That's the saying, hey?
Think about those words for a fleeting few seconds, but not too long.
Also, I didn't mean to be sexist with my quote, it must hark back to some Victorian time.When it comes to analysis of data, you can look at it so many ways and none are wrong. The other day, I had a conversation with Eric Winner talking about data, betting and its perception. You kind of see what you want to see but you could well be missing the good stuff because you just didn't really appreciate it was worthy of your time.
Going back twenty years or so, horse racing information was pretty thin on the ground.
If you purchased the Racing Post on a daily basis you were semi-pro.
In many ways, I loved the old days of reading the form, the rarity of watching a race on TV.
It sounds crazy but I'm pretty sure I was a better gambler then than I am now. Not because of the data - just the enthusiasm that comes with youth.

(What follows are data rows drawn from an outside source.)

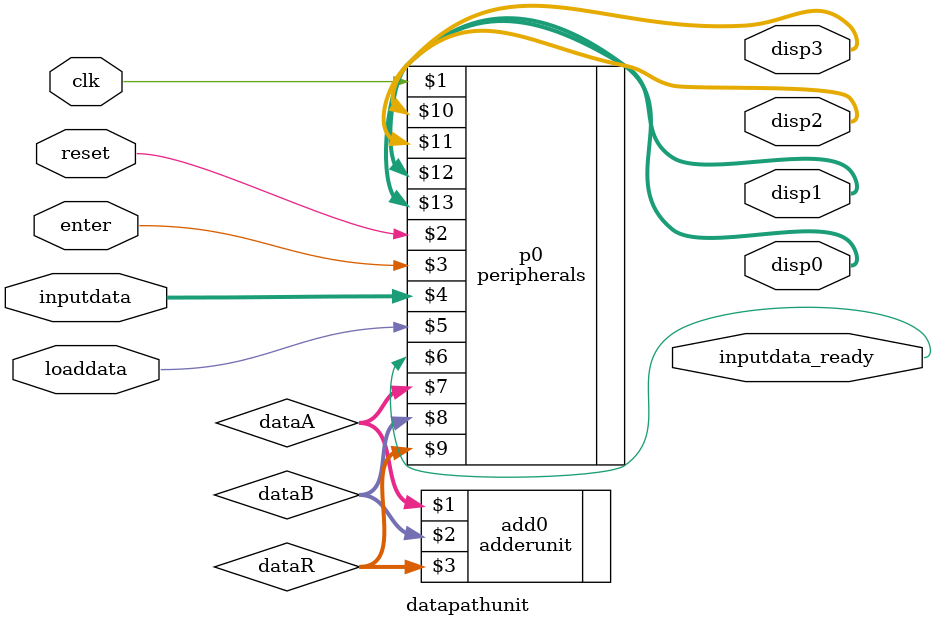
<source format=sv>
module datapathunit (clk, reset, enter, inputdata,
						   loaddata, inputdata_ready,
						   disp3, disp2, disp1, disp0);
	input logic  clk, reset, enter;
	input logic  [7:0] inputdata;
	input logic  loaddata;
	output logic inputdata_ready;
	output logic [6:0] disp3, disp2, disp1, disp0;

	// Internal signals and module instantiation for multiplier unit
	logic [31:0] dataA, dataB, dataR;
	adderunit add0 (dataA, dataB, dataR);
	
	// Internal signals and module instantiation for peripherals unit
	peripherals p0 (clk, reset, enter, inputdata, loaddata, inputdata_ready, dataA, dataB, dataR, disp3, disp2, disp1, disp0);
endmodule


</source>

My Dad used to say: ''I don't know why you don't bet.''
It was a fact, in those days, we (that's my brother and I) didn't really like betting. I still don't like it because gambling, in my opinion, shouldn't be something you do for fun, entertainment or the buzz.
If you find losing money exciting then you may have to start questioning your sanity.
But it's true that we rarely bet in those days.
Well, it was more of a game to understand and learn. We viewed it similar to going to school and taking a test. You don't take the exam before you have put in hundreds of hours of revision.
Else, it's arse about face. And no one (generally) wants an arse in their face.
But Dad was correct in questioning why we didn't bet. I often think back and consider why we didn't. My father was a very hardworking man who for the sake of working for himself he never earned a great deal of money.
However, for all the hardship he was a rich man in the sense he did his own thing. Although he was always at the mercy of work and the restrictions it placed on his life and ours as a family.
In truth, he was a very rich man in the property he owned but it was worthless until the day he would decide to stop, cash in the chips and enjoy his retirement.
Sadly, that day never come. He was diagnosed with a brain tumour and at the age of 62 he passed away.
There is no fairness in life.
So often the good, kind decent people, so deserving sadly miss out on the life they really have worked so hard for.
If only we had all been brave enough in those teenage years if we had said to our Dad lets have a real good gamble and see if we can transform our lives. As two young men it wasn't a gamble for us and for our Dad it would have been a chance to escape the problems of a struggling business and the endless waiting one does in hope of a brighter day.
I would hate to think that my Dad didn't have a good life but compared with the limitless possibilities he was hindered, in ways, as we all were, by our lack of trying.
For that reason, I would like to say that each and everyone of us has one life to live. As my old rugby player friend used to say: ''It isn't a dress rehearsal.''
But for so many, even myself, tomorrow isn't a given, and our failings to accept that time is finite can be crushing.
One day someone asks about you and someone replies: ''Sadly, he passed away last week.''
I was watching a TV program where a relatively young man was given the news he had terminal cancer.
He sat and considered the doctor's words before replying : ''There are so many things I want to do.''
If you have hopes and dreams, be careful not to wait too long because young or old tomorrow isn't a given.
The most precious thing in life is time.